Выбрать главу

Можно проследить прямую связь между дада и сюрреализмом, с одной стороны, и «культурной революцией» парижских студентов 1968 г., с другой. Один из плакатов в Сорбонне гласил: «История должна покончить с обществом самоотчуждения. Мы откроем новый, неизведанный мир. Вся власть – воображению!».

Что под этим имеется в виду, ясно из следующих заявлений:

Поэзию Брехта и Маяковского надо изучать не на семинарах немецкой кафедры, а на собраниях революционных рабочих. Выведем изображения желаний из музеев на улицы. Снимем запечатленные в слове мечты с тесных библиотечных полок, вложим мечте в руки булыжник. 

В результате метания булыжников начнется

Революция: создание таких условий, когда каждый сможет оценить работы Пикассо. Культурная Революция: создание таких условий, когда каждый сможет стать Пикассо, и Пикассо сможет стать каждым.

Это декларированное тождество искусства и революционной практики стоит близко к бунту дада, но выражено решительней, чем в дадаизме. Взаимопроникновение искусства и революционной практики должно стать провозвестником новой действительности, которая ляжет в основу общества будущего.

Лозунги культурной революции связывает четкая последовательная нить – насущная потребность слияния литературы и действительности. Но если литература становится действительностью, то и действительность превращается в игру, и, освобожденная от управляющих ею необходимых ограничений и кодов, «игра в действительность» превращается в анархию. Эта игра без правил – цена превращения литературы в то, чем она по своей природе не является, и, соответственно, превращения действительности в то, чем она в принципе быть не может – в литературу. В игре анархии литература и действительность в силу взаимного отрицания вступают в символические отношения.
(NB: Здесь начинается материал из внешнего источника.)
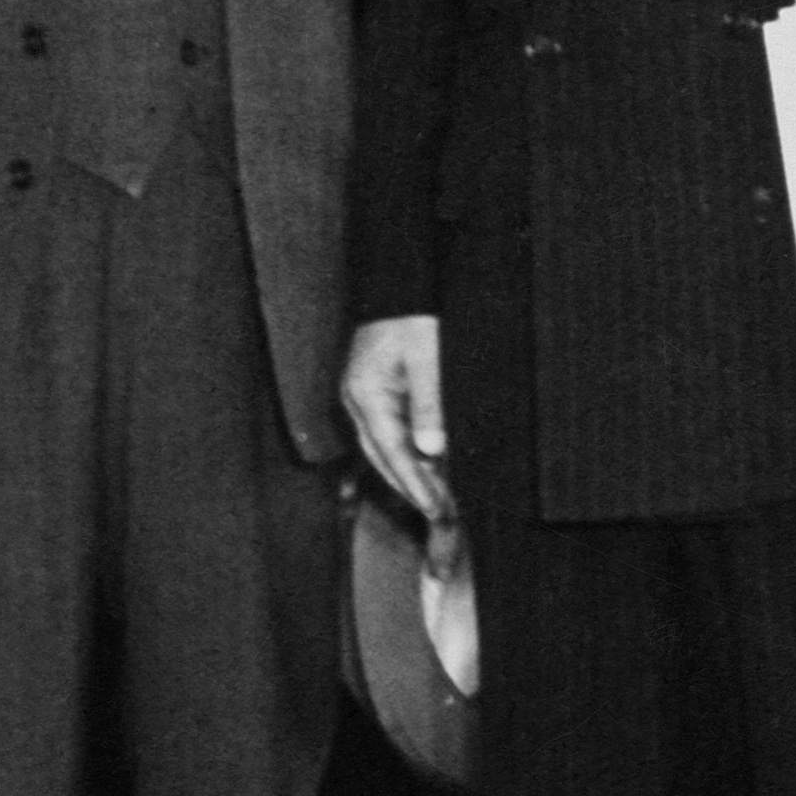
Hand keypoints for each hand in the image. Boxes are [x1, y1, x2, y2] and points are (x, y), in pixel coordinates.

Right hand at [340, 312, 448, 519]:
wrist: (398, 284)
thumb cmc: (413, 316)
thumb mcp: (427, 358)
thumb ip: (428, 404)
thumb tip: (430, 449)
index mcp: (366, 396)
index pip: (390, 452)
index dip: (413, 483)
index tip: (434, 507)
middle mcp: (358, 402)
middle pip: (381, 457)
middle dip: (409, 486)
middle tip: (437, 510)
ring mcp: (362, 397)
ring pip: (382, 448)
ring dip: (407, 472)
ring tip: (433, 494)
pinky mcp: (374, 391)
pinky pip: (388, 431)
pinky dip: (405, 451)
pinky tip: (424, 462)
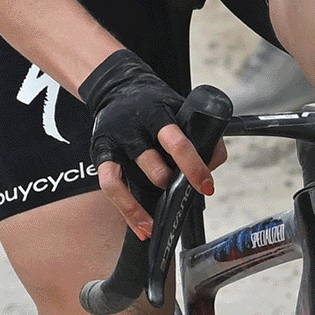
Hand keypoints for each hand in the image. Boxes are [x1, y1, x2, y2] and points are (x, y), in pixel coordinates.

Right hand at [80, 49, 211, 229]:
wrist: (115, 87)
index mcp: (157, 112)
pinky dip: (128, 212)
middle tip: (184, 189)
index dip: (194, 167)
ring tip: (161, 216)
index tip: (207, 185)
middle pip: (154, 165)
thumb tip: (213, 163)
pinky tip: (142, 227)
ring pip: (129, 178)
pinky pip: (110, 186)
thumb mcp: (180, 108)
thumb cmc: (153, 103)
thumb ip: (199, 133)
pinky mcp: (100, 153)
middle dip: (172, 183)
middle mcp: (132, 127)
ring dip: (149, 200)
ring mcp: (114, 141)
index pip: (177, 142)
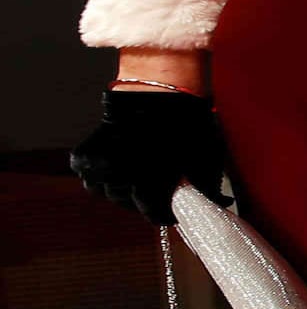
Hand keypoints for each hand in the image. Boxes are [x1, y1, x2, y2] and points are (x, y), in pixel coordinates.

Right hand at [69, 90, 227, 224]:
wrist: (160, 93)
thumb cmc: (187, 125)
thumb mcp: (205, 159)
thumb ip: (207, 187)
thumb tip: (219, 204)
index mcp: (151, 183)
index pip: (153, 214)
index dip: (164, 214)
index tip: (169, 211)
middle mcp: (123, 178)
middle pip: (129, 203)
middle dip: (143, 199)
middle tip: (154, 188)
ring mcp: (101, 168)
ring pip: (106, 192)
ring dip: (121, 186)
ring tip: (136, 173)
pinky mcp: (85, 156)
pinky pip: (88, 176)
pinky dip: (99, 174)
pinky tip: (115, 165)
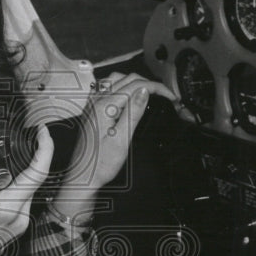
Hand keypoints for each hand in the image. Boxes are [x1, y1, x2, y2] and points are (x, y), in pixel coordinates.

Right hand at [0, 125, 53, 255]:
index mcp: (6, 209)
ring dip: (26, 171)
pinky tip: (4, 177)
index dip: (45, 148)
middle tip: (24, 134)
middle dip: (35, 154)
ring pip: (30, 191)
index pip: (38, 173)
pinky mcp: (13, 230)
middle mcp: (19, 218)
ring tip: (13, 151)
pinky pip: (22, 202)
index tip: (40, 130)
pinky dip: (18, 185)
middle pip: (37, 180)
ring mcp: (18, 226)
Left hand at [52, 72, 172, 219]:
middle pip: (127, 79)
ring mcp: (92, 105)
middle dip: (149, 83)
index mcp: (104, 106)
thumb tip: (145, 91)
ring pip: (116, 80)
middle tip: (165, 95)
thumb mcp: (122, 138)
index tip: (171, 96)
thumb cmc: (101, 164)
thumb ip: (134, 111)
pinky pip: (106, 88)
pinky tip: (127, 94)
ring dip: (135, 82)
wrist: (84, 176)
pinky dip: (120, 86)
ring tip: (150, 92)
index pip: (136, 86)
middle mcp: (96, 102)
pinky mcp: (92, 111)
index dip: (157, 88)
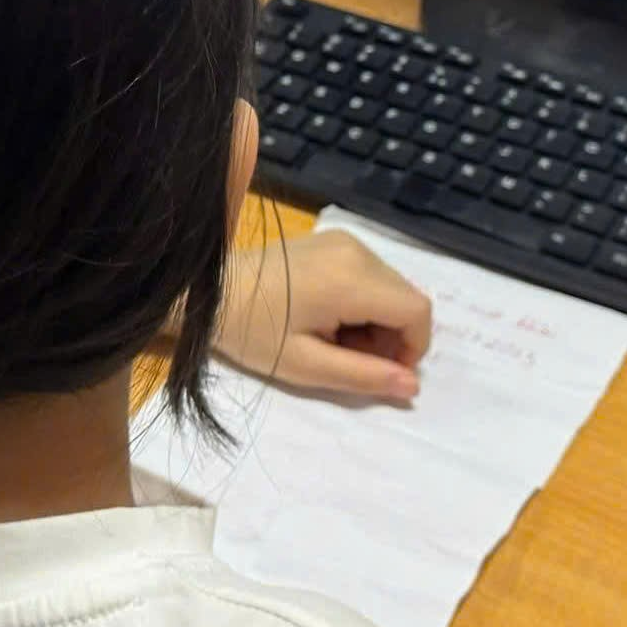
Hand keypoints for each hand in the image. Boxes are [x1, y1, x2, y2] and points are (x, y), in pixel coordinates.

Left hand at [215, 231, 431, 400]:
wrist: (208, 290)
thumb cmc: (251, 332)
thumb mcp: (307, 364)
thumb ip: (364, 375)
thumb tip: (413, 386)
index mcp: (352, 278)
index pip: (417, 311)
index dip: (412, 348)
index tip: (381, 372)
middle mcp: (357, 250)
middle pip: (407, 298)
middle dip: (392, 336)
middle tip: (348, 359)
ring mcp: (346, 240)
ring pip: (392, 287)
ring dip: (377, 321)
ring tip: (333, 340)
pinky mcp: (334, 240)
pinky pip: (372, 274)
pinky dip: (364, 302)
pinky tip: (328, 317)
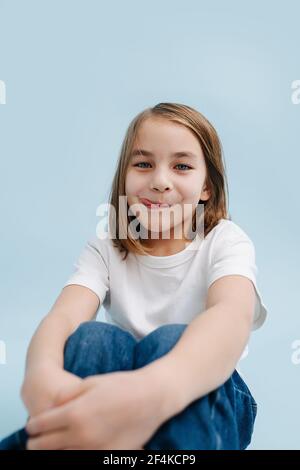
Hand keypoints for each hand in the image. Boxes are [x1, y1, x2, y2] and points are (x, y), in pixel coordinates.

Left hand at [25, 368, 168, 449]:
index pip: (39, 427)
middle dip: (37, 441)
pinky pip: (82, 460)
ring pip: (60, 458)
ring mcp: (94, 450)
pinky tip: (79, 445)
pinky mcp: (107, 457)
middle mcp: (81, 436)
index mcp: (74, 414)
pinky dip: (75, 454)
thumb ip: (65, 396)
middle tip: (40, 435)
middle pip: (43, 447)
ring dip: (54, 450)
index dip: (33, 425)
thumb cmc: (121, 386)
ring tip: (58, 441)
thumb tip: (50, 408)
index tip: (34, 424)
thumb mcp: (90, 383)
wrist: (152, 398)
Отрицание вымышленного, фикционального в природе литературы само по себе есть часть литературы, что отражено в манифесте дадаизма и в текстах сюрреалистов, в утверждении власти «воображения». Позже та же линия продолжается в новых формах драмы (от хэппенингов до уличного театра), которые отрицают традиционную основу драмы, репрезентативность. Эта литература представляет собой просто событие известной длительности, и содержанием ее становится либо сам художник, либо его аудитория, либо даже слияние игры и революции. Но не стоит ли за этим непреодолимым, маниакальным стремлением превратить литературу в действительность нечто большее, чем странная причуда нетерпеливых революционеров?

Ясно, что у них одна из сторон литературы оказывается направленной на разрушение другой ее стороны. Литература может отказаться от своей специфики и слиться с действительностью, только если существует убеждение в наличии разницы между ними, а это убеждение возникло и распространилось в период эстетического идеализма XIX столетия. Раз реакция против этого постулата приобретает масштаб революции, значит, он был в высшей степени присущ буржуазной культуре, был ее опорой. Потрясения, которые необходимы, чтобы разрушить глубоко впитавшееся представление о разнице между литературой и жизнью, служат своего рода сейсмографом, показывающим степень укорененности буржуазной концепции литературы. Это концепция материализованная – в том смысле, что одна из многих возможных конкретно-исторических концепций литературы, а именно рожденная буржуазной эпохой, подменила собой все реальное разнообразие литературы. С этой точки зрения революция в литературе предлагает нам ключи к прошлому. Но ключей к будущему она не дает – революция не открывает потенциально новых аспектов литературы. Провозглашающие себя «современными бунтарями» и «новыми мутантами», революционеры остаются потомками эстетических идеалистов.

Пусть они стерли грань между литературой и действительностью в игре анархии, – но ведь отрицая что-либо, мы еще не познаем тем самым природу отрицаемого. А утверждение «власти воображения» возможно только с помощью подобной порочной логики. Если кто-то утверждает, что произошли перемены, люди склонны доверять словам и верить, что перемены в самом деле произошли. Никто при этом не задумался, а что, в сущности, воображение может предложить людям, что оно реально предлагало в истории, – и всем будет спокойней, если этот вопрос останется незаданным.